I am seeing this error:
[Ray on Vertex AI]: Cluster State = State.RUNNING
ValueError Traceback (most recent call last)
<ipython-input-2-5a46410e358a> in <cell line: 6>() 4 5 import ray ----> 6 ray.init(address='vertex_ray://projects/my-project-id/locations/us-central1/persistentResources/test-ray')
/usr/local/lib/python3.10/dist-packages/google/cloud/aiplatform/preview/vertex_ray/client_builder.py in __init__(self, address)
95 if address is None: 96 persistent_resource_id = self.resource_name.split("/")[5] ---> 97 raise ValueError( 98 "[Ray on Vertex AI]: Ray Cluster ", 99 persistent_resource_id, ValueError: ('[Ray on Vertex AI]: Ray Cluster ', 'test-ray', ' Head node is not reachable.

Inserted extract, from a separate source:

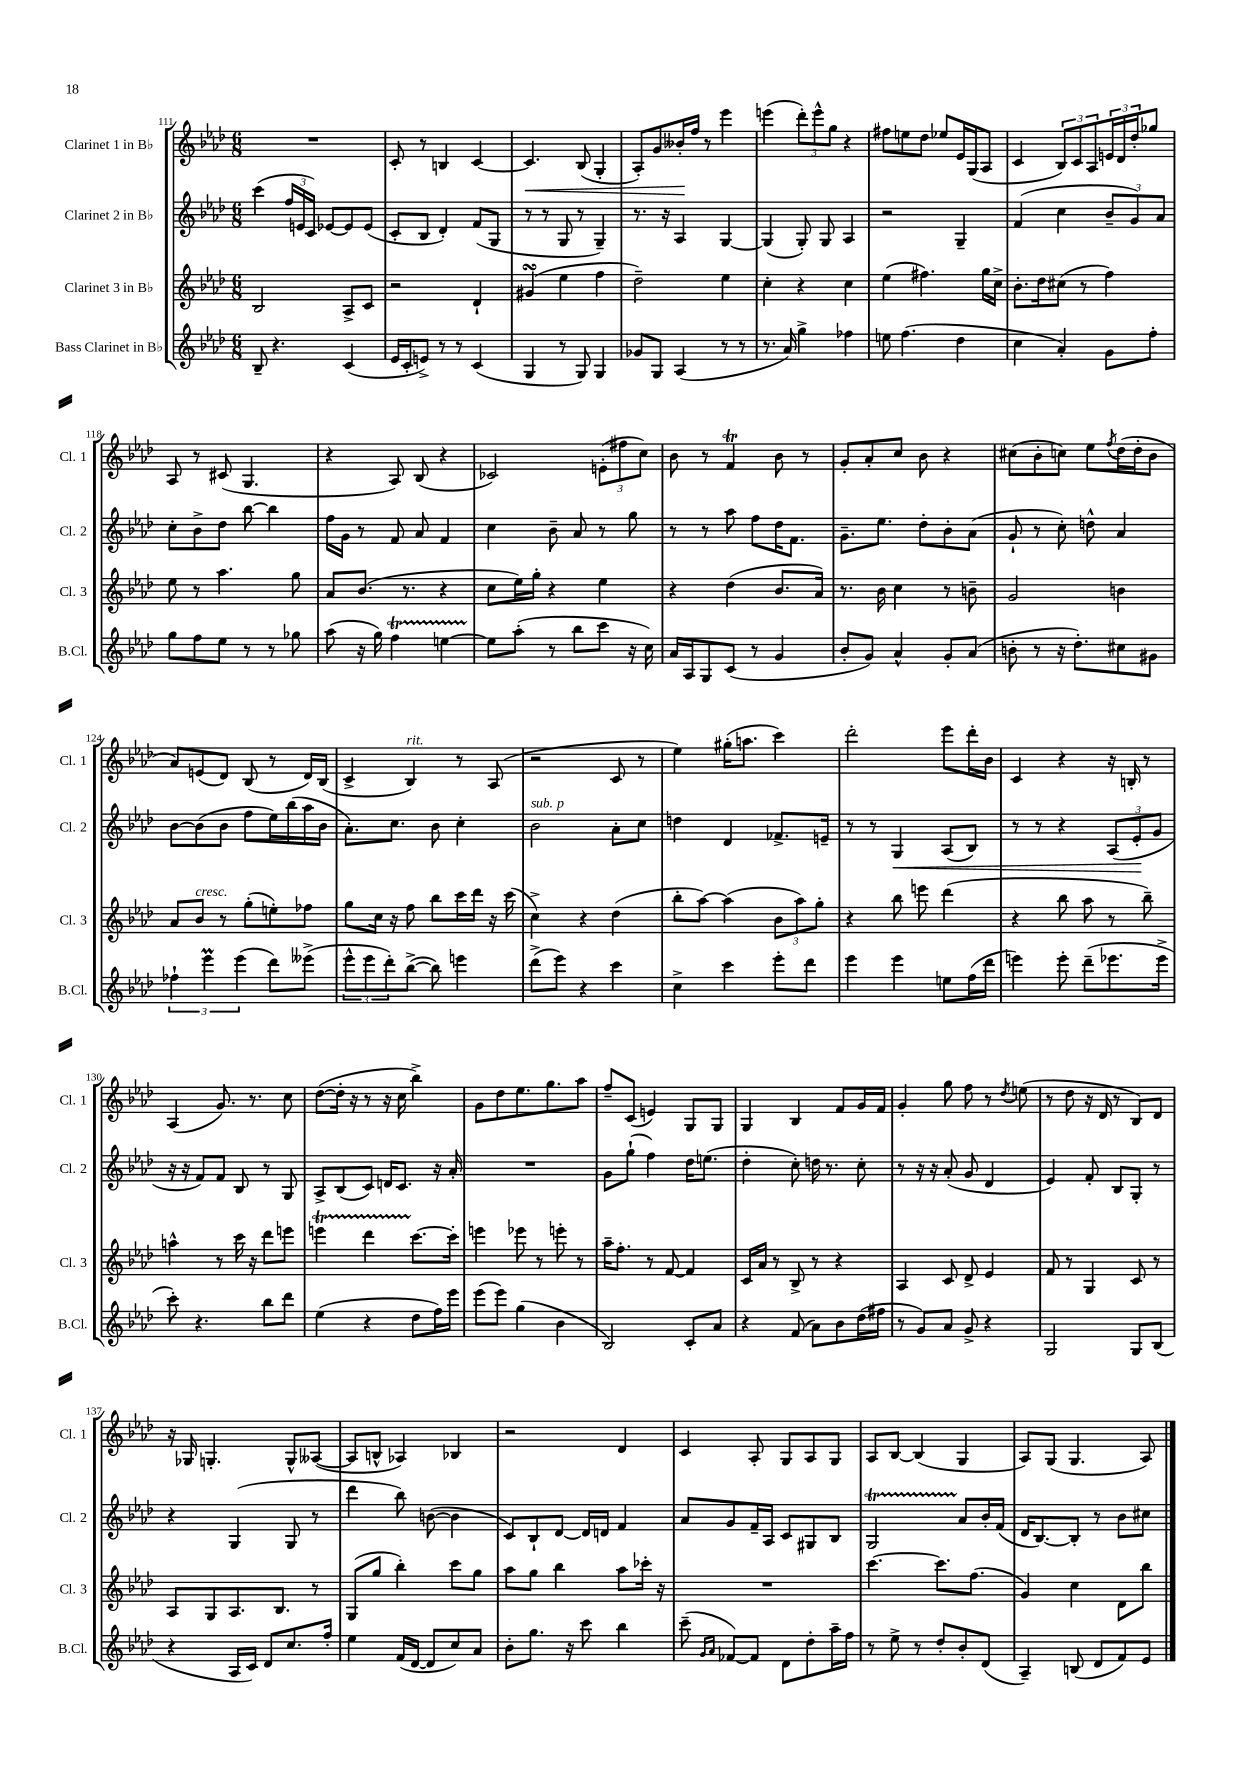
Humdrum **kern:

Please ensure that a valid VPC network has been specified.')

I have setup VPC peering based on directions from here: https://cloud.google.com/vertex-ai/docs/general/vpc-peering
 
Stuck for more than a week on this. Any help is appreciated.
5 1 54
1 REPLY 1

The error message indicates that the head node of the Ray cluster is not reachable. This could be due to various reasons:

  • Ensure that the VPC peering setup is correctly configured. Double-check that the VPC network specified for the Ray cluster allows traffic from the Colab Enterprise environment.
  • Verify that the firewall rules allow incoming and outgoing traffic for the necessary ports used by Ray.
  • Make sure that the service account used by your Colab environment has the necessary permissions to access resources in the specified project and location.
  • Ensure that the Ray cluster on Vertex AI is in a healthy state and all necessary components are running.
  • Confirm that the address provided to ray.init() is correct and matches the address of the Ray cluster on Vertex AI.

Here's a checklist to follow:

  • Double-check the VPC peering setup and firewall rules to ensure they are configured correctly.
  • Verify the permissions of the service account used by Colab Enterprise.
  • Ensure the Ray cluster on Vertex AI is running and accessible.
  • Confirm the correctness of the cluster address provided to ray.init().